### Task item
Give back exactly the stretch of data below from the line holding "El Tecnológico de Costa Rica es" through the line holding "Por otro lado, el", both ends included, and leave the remaining lines out.

### Data extracts

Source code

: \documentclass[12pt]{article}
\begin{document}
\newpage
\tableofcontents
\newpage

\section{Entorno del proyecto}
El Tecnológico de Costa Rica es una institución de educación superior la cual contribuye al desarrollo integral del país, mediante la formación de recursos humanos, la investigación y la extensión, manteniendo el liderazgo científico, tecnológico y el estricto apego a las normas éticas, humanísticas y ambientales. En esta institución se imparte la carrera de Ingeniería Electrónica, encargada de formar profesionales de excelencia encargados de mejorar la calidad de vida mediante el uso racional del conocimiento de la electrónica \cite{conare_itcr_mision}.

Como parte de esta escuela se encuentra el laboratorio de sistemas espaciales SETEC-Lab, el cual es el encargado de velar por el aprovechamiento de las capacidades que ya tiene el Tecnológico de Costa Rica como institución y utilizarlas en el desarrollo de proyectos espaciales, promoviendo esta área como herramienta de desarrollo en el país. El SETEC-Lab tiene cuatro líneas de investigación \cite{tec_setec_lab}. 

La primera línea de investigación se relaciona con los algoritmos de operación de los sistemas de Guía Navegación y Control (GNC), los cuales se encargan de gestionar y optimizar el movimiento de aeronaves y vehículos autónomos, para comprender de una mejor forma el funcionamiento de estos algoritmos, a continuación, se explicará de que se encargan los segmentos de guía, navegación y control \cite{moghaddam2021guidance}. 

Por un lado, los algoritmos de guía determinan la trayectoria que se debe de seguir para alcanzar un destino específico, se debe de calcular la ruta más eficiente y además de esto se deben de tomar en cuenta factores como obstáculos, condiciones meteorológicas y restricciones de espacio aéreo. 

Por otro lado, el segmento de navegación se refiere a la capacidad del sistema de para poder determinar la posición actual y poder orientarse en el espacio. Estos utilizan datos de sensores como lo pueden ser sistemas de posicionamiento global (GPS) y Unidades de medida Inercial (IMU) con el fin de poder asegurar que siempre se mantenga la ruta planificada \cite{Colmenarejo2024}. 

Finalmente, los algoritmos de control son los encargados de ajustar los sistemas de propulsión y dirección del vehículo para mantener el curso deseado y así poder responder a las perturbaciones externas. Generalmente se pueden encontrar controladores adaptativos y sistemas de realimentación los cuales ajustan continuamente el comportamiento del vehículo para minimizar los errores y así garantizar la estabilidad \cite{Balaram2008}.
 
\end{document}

### Completed exercise
El Tecnológico de Costa Rica es una institución de educación superior la cual contribuye al desarrollo integral del país, mediante la formación de recursos humanos, la investigación y la extensión, manteniendo el liderazgo científico, tecnológico y el estricto apego a las normas éticas, humanísticas y ambientales. En esta institución se imparte la carrera de Ingeniería Electrónica, encargada de formar profesionales de excelencia encargados de mejorar la calidad de vida mediante el uso racional del conocimiento de la electrónica \cite{conare_itcr_mision}.

Como parte de esta escuela se encuentra el laboratorio de sistemas espaciales SETEC-Lab, el cual es el encargado de velar por el aprovechamiento de las capacidades que ya tiene el Tecnológico de Costa Rica como institución y utilizarlas en el desarrollo de proyectos espaciales, promoviendo esta área como herramienta de desarrollo en el país. El SETEC-Lab tiene cuatro líneas de investigación \cite{tec_setec_lab}. 

La primera línea de investigación se relaciona con los algoritmos de operación de los sistemas de Guía Navegación y Control (GNC), los cuales se encargan de gestionar y optimizar el movimiento de aeronaves y vehículos autónomos, para comprender de una mejor forma el funcionamiento de estos algoritmos, a continuación, se explicará de que se encargan los segmentos de guía, navegación y control \cite{moghaddam2021guidance}. 

Por un lado, los algoritmos de guía determinan la trayectoria que se debe de seguir para alcanzar un destino específico, se debe de calcular la ruta más eficiente y además de esto se deben de tomar en cuenta factores como obstáculos, condiciones meteorológicas y restricciones de espacio aéreo. 

Por otro lado, el segmento de navegación se refiere a la capacidad del sistema de para poder determinar la posición actual y poder orientarse en el espacio. Estos utilizan datos de sensores como lo pueden ser sistemas de posicionamiento global (GPS) y Unidades de medida Inercial (IMU) con el fin de poder asegurar que siempre se mantenga la ruta planificada \cite{Colmenarejo2024}. 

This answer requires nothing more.